■ **Work required**
Scan the lines below for the word "from". Copy each line you find it in.

Data records section start

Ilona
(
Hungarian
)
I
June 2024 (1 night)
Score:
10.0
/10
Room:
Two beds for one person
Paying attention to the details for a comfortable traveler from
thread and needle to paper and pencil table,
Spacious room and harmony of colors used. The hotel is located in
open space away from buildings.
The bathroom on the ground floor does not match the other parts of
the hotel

Data records section end

■ **Answer space**
Paying attention to the details for a comfortable traveler from
open space away from buildings.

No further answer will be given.